Exercise aim: What is needed here is an exact reprint of every record below.

(Saved data entries)
· · · ·
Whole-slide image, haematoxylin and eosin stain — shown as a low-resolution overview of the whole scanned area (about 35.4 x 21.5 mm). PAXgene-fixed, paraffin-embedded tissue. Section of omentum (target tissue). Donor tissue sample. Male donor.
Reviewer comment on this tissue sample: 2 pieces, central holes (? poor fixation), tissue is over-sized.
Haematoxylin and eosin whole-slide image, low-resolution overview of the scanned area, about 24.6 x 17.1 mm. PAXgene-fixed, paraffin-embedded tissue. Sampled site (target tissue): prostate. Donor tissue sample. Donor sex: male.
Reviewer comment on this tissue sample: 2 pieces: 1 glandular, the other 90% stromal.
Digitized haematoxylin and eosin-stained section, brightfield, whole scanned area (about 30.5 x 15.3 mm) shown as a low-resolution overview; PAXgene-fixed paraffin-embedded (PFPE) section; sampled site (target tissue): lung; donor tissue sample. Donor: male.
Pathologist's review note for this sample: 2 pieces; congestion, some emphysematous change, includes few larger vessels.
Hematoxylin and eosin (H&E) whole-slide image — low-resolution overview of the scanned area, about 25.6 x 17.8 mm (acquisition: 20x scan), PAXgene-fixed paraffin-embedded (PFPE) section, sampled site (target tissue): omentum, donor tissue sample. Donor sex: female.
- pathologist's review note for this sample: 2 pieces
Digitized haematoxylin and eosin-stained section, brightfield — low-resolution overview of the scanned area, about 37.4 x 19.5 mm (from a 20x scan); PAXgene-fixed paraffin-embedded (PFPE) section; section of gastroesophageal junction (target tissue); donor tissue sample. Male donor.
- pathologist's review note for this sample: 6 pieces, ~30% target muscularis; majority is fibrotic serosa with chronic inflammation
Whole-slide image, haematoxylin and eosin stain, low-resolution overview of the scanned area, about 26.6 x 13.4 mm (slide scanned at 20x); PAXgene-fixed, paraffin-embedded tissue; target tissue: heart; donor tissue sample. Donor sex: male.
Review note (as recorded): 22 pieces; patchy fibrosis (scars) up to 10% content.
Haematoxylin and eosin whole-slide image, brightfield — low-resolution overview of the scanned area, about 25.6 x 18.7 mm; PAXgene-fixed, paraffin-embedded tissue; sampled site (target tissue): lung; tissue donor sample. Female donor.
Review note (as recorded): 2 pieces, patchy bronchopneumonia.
· · · ·
Exercise answer:
Whole-slide image, haematoxylin and eosin stain — shown as a low-resolution overview of the whole scanned area (about 35.4 x 21.5 mm). PAXgene-fixed, paraffin-embedded tissue. Section of omentum (target tissue). Donor tissue sample. Male donor.
Reviewer comment on this tissue sample: 2 pieces, central holes (? poor fixation), tissue is over-sized.
Haematoxylin and eosin whole-slide image, low-resolution overview of the scanned area, about 24.6 x 17.1 mm. PAXgene-fixed, paraffin-embedded tissue. Sampled site (target tissue): prostate. Donor tissue sample. Donor sex: male.
Reviewer comment on this tissue sample: 2 pieces: 1 glandular, the other 90% stromal.
Digitized haematoxylin and eosin-stained section, brightfield, whole scanned area (about 30.5 x 15.3 mm) shown as a low-resolution overview; PAXgene-fixed paraffin-embedded (PFPE) section; sampled site (target tissue): lung; donor tissue sample. Donor: male.
Pathologist's review note for this sample: 2 pieces; congestion, some emphysematous change, includes few larger vessels.
Hematoxylin and eosin (H&E) whole-slide image — low-resolution overview of the scanned area, about 25.6 x 17.8 mm (acquisition: 20x scan), PAXgene-fixed paraffin-embedded (PFPE) section, sampled site (target tissue): omentum, donor tissue sample. Donor sex: female.
- pathologist's review note for this sample: 2 pieces
Digitized haematoxylin and eosin-stained section, brightfield — low-resolution overview of the scanned area, about 37.4 x 19.5 mm (from a 20x scan); PAXgene-fixed paraffin-embedded (PFPE) section; section of gastroesophageal junction (target tissue); donor tissue sample. Male donor.
- pathologist's review note for this sample: 6 pieces, ~30% target muscularis; majority is fibrotic serosa with chronic inflammation
Whole-slide image, haematoxylin and eosin stain, low-resolution overview of the scanned area, about 26.6 x 13.4 mm (slide scanned at 20x); PAXgene-fixed, paraffin-embedded tissue; target tissue: heart; donor tissue sample. Donor sex: male.
Review note (as recorded): 22 pieces; patchy fibrosis (scars) up to 10% content.
Haematoxylin and eosin whole-slide image, brightfield — low-resolution overview of the scanned area, about 25.6 x 18.7 mm; PAXgene-fixed, paraffin-embedded tissue; sampled site (target tissue): lung; tissue donor sample. Female donor.
Review note (as recorded): 2 pieces, patchy bronchopneumonia.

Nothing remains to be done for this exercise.